» EXTRACTED DATA:

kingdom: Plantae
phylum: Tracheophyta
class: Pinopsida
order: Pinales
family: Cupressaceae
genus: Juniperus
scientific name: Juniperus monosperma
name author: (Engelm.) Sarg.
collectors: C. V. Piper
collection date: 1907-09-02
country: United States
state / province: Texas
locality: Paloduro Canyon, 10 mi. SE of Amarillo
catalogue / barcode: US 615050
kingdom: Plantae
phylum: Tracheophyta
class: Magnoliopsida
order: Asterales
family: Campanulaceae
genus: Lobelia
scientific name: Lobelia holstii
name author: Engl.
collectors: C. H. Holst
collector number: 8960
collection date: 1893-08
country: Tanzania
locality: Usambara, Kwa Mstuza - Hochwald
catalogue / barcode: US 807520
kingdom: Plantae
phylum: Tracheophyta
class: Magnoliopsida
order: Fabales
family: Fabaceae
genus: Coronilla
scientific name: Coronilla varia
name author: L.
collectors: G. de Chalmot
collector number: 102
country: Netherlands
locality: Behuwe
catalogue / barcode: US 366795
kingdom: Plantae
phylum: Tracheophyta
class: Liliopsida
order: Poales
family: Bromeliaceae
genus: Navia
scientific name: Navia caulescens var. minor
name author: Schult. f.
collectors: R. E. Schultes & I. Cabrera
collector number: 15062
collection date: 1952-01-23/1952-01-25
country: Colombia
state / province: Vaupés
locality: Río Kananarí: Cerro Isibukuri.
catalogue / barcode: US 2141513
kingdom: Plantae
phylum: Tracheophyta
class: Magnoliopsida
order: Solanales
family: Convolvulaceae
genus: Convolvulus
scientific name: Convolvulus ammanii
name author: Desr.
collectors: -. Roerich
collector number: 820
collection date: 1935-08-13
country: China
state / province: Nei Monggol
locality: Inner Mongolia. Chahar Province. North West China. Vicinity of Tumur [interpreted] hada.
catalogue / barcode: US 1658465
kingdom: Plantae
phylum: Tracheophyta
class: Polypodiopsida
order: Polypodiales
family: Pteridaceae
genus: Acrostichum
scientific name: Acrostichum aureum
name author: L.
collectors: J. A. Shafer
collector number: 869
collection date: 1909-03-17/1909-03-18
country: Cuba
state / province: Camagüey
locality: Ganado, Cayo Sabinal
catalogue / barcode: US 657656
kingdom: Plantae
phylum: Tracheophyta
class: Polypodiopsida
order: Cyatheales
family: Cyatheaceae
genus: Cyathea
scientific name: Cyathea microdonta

» PROBLEM DETAILS: Which of the lines above contain the word "catalogue"? Copy each one, treating uppercase and lowercase as different.

» EXERCISE SOLUTION:
catalogue / barcode: US 615050
catalogue / barcode: US 807520
catalogue / barcode: US 366795
catalogue / barcode: US 2141513
catalogue / barcode: US 1658465
catalogue / barcode: US 657656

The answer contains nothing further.